In Maliana, the PAC was accused of playing a partisan role. Shall we then hold Vir Bahadur Singh, the then Congress Chief Minister of Uttar Pradesh, personally responsible for that massacre? Nellie wouldn’t have happened had Mrs Indira Gandhi not insisted on holding a disputed election in Assam. Should we then blame her for the massacre of 2,191 people, a vast number of them suckling infants? We could go further back in history and blame Jawaharlal Nehru for the Great Calcutta Killing of August 1946, for it could be argued, and convincingly so, that had it not been for his cussedness Mohammed Ali Jinnah wouldn't have called for Direct Action.

Third, no two incidents of communal violence are comparable. The causative factors differ as do local political, social and cultural dynamics. How can we then compare 1984 to 2002? More so when 1984 was a state-sponsored pogrom endorsed by the then Prime Minister of India, an endorsement that reverberated in his infamous declaration that the earth is bound to shake when a giant tree falls?

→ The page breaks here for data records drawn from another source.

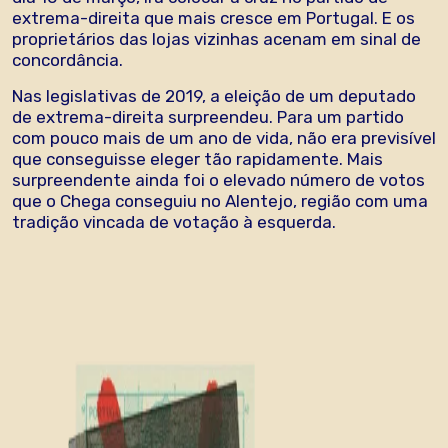
extrema-direita que mais cresce em Portugal. E os
proprietários das lojas vizinhas acenam em sinal de
concordância.
Nas legislativas de 2019, a eleição de um deputado
de extrema-direita surpreendeu. Para um partido
com pouco mais de um ano de vida, não era previsível
que conseguisse eleger tão rapidamente. Mais
surpreendente ainda foi o elevado número de votos
que o Chega conseguiu no Alentejo, região com uma
tradição vincada de votação à esquerda.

It would, then, be asked, why is 1984 mentioned at all in the context of 2002? Here’s the reason why: Intolerant ‘secularists’, sanctimonious leftists and self-righteous liberals who are unsparing in their criticism of Mr Narendra Modi take extraordinary care in steering clear of even remotely accusing the Congress, let alone Rajiv Gandhi, of complicity in the mind-numbing brutalities of 1984.

I hold Mr Tripathi in high esteem. Had I not done so I’d have been appalled by his exertions to exonerate Rajiv Gandhi who knew what was happening in Delhi and made it a point to turn a deaf ear to pitiful cries for help and groveling appeals by noted Sikh personalities.

Did he do so because he was in mourning?

Rajiv Gandhi’s grief and anguish did not quite stand in the way of his decision to take oath as Prime Minister the same day his mother was assassinated. That swearing in ceremony could have waited till the last rites were performed. But he chose not to wait lest the crown be snatched from him. Mr Pranab Mukherjee still pays the price for an indiscrete comment made earlier that day. So let’s not say with disarming certitude that “presumably Rajiv Gandhi had other things on his mind (like grief) than planning a pogrom”.